With the recent softening of the real estate market in a more difficult operating environment, there is a higher possibility of a need to top up Sukuk assets, and in this respect the guarantor has adequate unencumbered assets to meet this requirement in the form of additional real estate properties equivalent to 20 per cent of the issue. These are covered by a negative pledge against future encumbrance. As part of the proceeds of the Sukuk is being used to prepay certain borrowings of the guarantor, the already sound liquidity position of the guarantor should therefore improve as some of the currently encumbered assets are accordingly being released. As a result, the projected savings from the pre-payment of previous borrowings are expected to be in excess of the amounts needed for profit payment on the Sukuk, further improving the cash outflow position of the guarantor. An amount equivalent to the first year of profit payments on the Sukuk has held back from the Sukuk proceeds to fund the first two profit payments, but this arrangement will lapse once these payments have been made. 

The financial capacity of the guarantor therefore remains a major consideration for the initial rating of the Sukuk. In this regard, adequate information was provided to CI Ratings. CI is of the opinion that the guarantor is in a sound position to meet his obligations towards this Sukuk.  

The main constraints on the rating relate to various uncertainties. These include the execution of the three hotel projects which are being part-financed by the issue in terms of possible cost overruns or construction delays (although buffers have been built into the budgets for excess costs). It is also noted the Sukuk will provide only half of total project costs and consequently there is the question of the funding ability of the other partners of the three projects. The second uncertainty relates to repayment risk. The Sukuk cash flow forecasts indicate limited capacity for repayment at maturity and consequently there is a reliance on refinancing and/or asset sales by the guarantor.
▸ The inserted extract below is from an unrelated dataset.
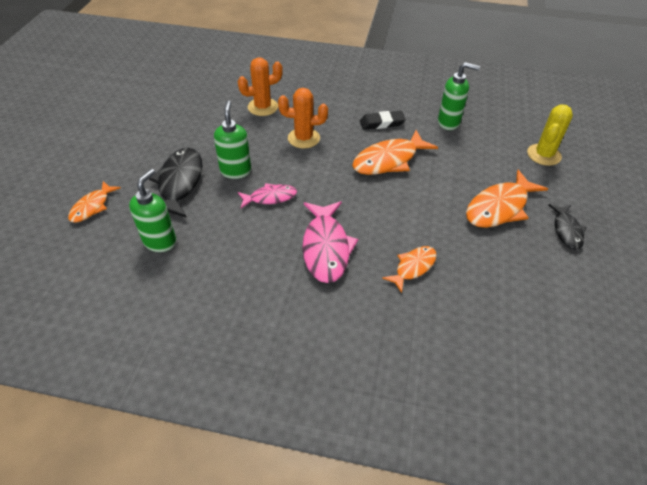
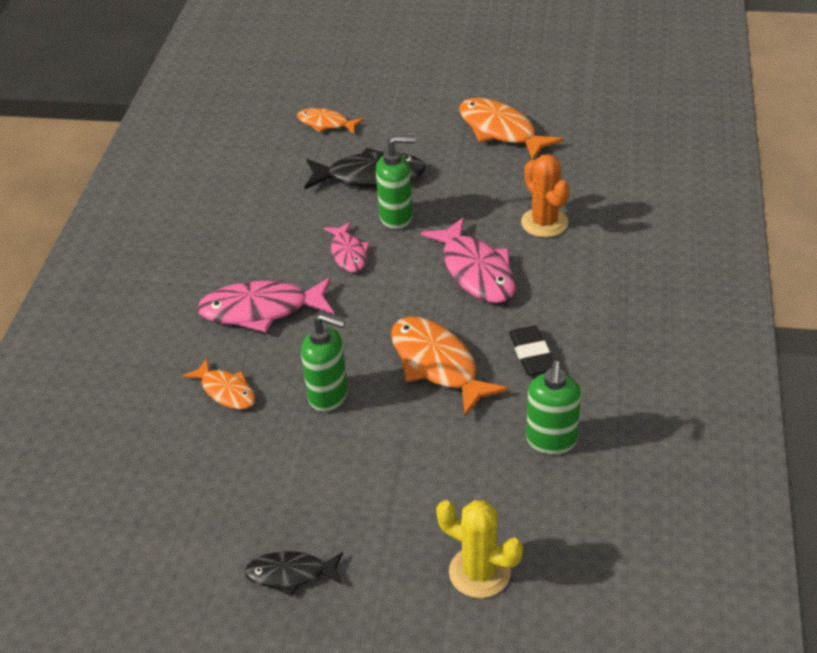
camera: 90 degrees right, 5 degrees down
(160, 241) = (273, 180): green soap dispenser -> green soap dispenser (329, 396)
(303, 138) = (476, 271): orange cactus -> pink fish
(499, 207) = (339, 492): orange fish -> orange fish (500, 131)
The combination of the Sukuk assets and the additional assets covered by the negative pledge on encumbrance is designed to ensure that there are sufficient assets available for sale should refinance not be possible.  
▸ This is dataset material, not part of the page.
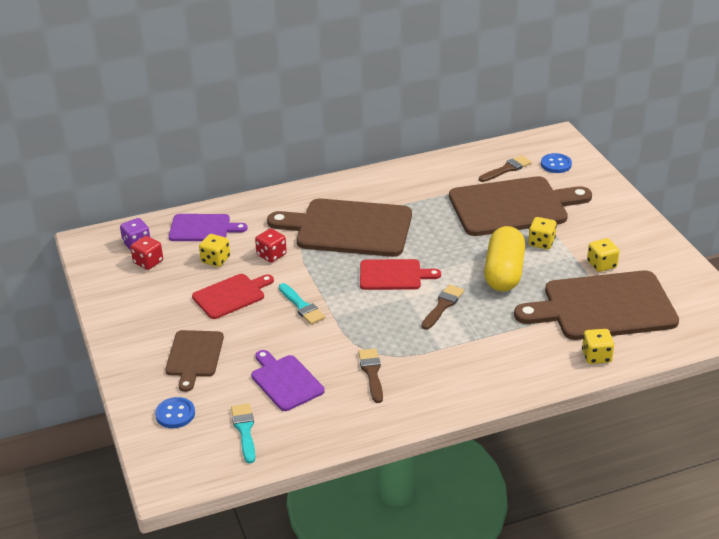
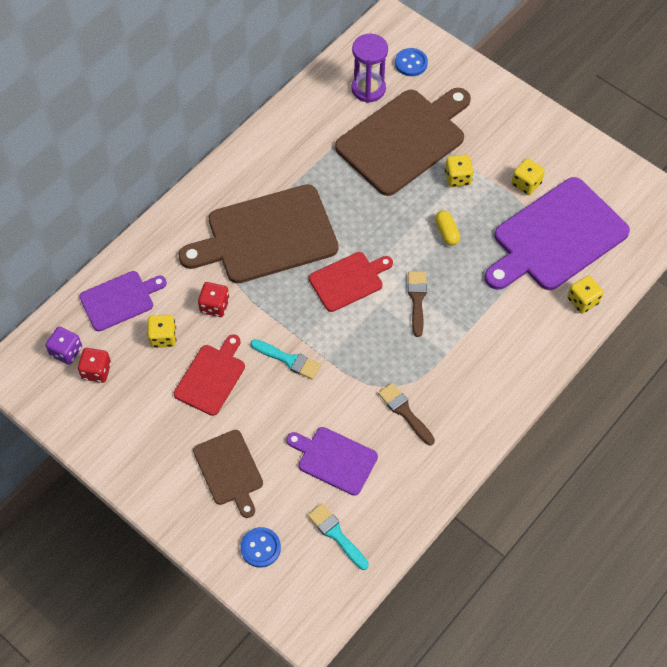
camera: 30 degrees left, 25 degrees up
(504, 272) = (446, 232): yellow capsule -> yellow capsule, size x0.46
(506, 169) = (368, 89): brown brush -> purple hourglass
(603, 307) = (556, 237): brown cutting board -> purple cutting board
The third uncertainty relates to economic conditions in Oman going forward. The economy remains under some pressure at present and this could further impact real estate prices and rental levels as well as (when the projects are complete) hotel occupancy and room rates. Any of these latter factors could in turn impact the income and cash flows of the Sukuk and ultimately the guarantor. That said, hotel income projections are fairly modest, being the first few years of operations, and are modest in relation to the overall revenue of the guarantor. Moreover, Oman currently still has a shortage of quality hotel rooms below the five-star level and room demand is therefore likely to hold up well given the emphasis on growing tourism revenues.